The announcement came after data this week showed eurozone inflation hit a new record of 5.1 per cent in January, well above the ECB’s 2 per cent target. Soaring prices are fuelling criticism that the ECB risks falling behind the curve on inflation and being forced into a painful U-turn policy.

ECB President Christine Lagarde is expected to be questioned about the rising cost of living at a press conference on Thursday after investors bet the central bank will be forced to change course and raise rates several times this year.

Higher than expected inflation has already led the US Federal Reserve and the Bank of England to shift to a more “hawkish” policy stance. The BoE raised its main policy rate to 0.5 per cent on Thursday, less than two months after upping it to 0.25 per cent, while investors are pricing in five rate rises by the Fed this year.

Line chart of eurozone harmonized index of consumer prices (annual% change) showing the ECB expects inflation to fall below its target this year

In contrast, the ECB has continued to dismiss the idea of ​​raising rates this year. The central bank on Thursday repeated its stance that it will not raise rates until it forecasts that inflation will stay above 2 per cent for much of the next two years and even then it will only do so once it stops net asset purchases.

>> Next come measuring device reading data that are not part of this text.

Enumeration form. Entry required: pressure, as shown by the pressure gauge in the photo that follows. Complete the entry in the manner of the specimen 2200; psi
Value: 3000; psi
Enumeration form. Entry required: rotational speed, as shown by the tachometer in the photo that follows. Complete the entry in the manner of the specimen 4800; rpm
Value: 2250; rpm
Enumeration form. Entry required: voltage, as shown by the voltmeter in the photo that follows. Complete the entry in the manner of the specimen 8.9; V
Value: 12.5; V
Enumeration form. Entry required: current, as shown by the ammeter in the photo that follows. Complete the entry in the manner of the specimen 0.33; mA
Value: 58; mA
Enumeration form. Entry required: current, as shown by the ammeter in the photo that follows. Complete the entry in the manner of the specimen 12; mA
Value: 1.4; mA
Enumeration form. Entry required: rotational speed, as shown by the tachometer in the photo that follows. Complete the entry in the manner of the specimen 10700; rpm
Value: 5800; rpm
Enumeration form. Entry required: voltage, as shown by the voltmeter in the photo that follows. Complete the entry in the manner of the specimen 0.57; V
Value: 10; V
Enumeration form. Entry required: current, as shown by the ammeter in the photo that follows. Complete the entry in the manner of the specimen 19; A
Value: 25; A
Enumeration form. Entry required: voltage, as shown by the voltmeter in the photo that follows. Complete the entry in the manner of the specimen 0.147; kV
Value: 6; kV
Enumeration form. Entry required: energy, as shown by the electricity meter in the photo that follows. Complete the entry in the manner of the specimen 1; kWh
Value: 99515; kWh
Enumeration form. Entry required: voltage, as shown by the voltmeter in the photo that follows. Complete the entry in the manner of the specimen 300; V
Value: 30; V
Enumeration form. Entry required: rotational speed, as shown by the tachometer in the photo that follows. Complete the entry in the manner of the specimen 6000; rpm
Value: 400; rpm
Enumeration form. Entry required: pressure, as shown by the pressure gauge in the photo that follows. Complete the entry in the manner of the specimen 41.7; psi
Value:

It is due to publish new quarterly inflation forecasts in March.

Jürgen Stark, the German economist who left the ECB board in 2011 in protest over its bond purchases, accused the bank of having “grievously neglected increasing signs of prolonged and unacceptably higher inflation that could become self-reinforcing”. Writing in Die Welt newspaper last week, Stark said: “It is now time to shift into reverse gear.”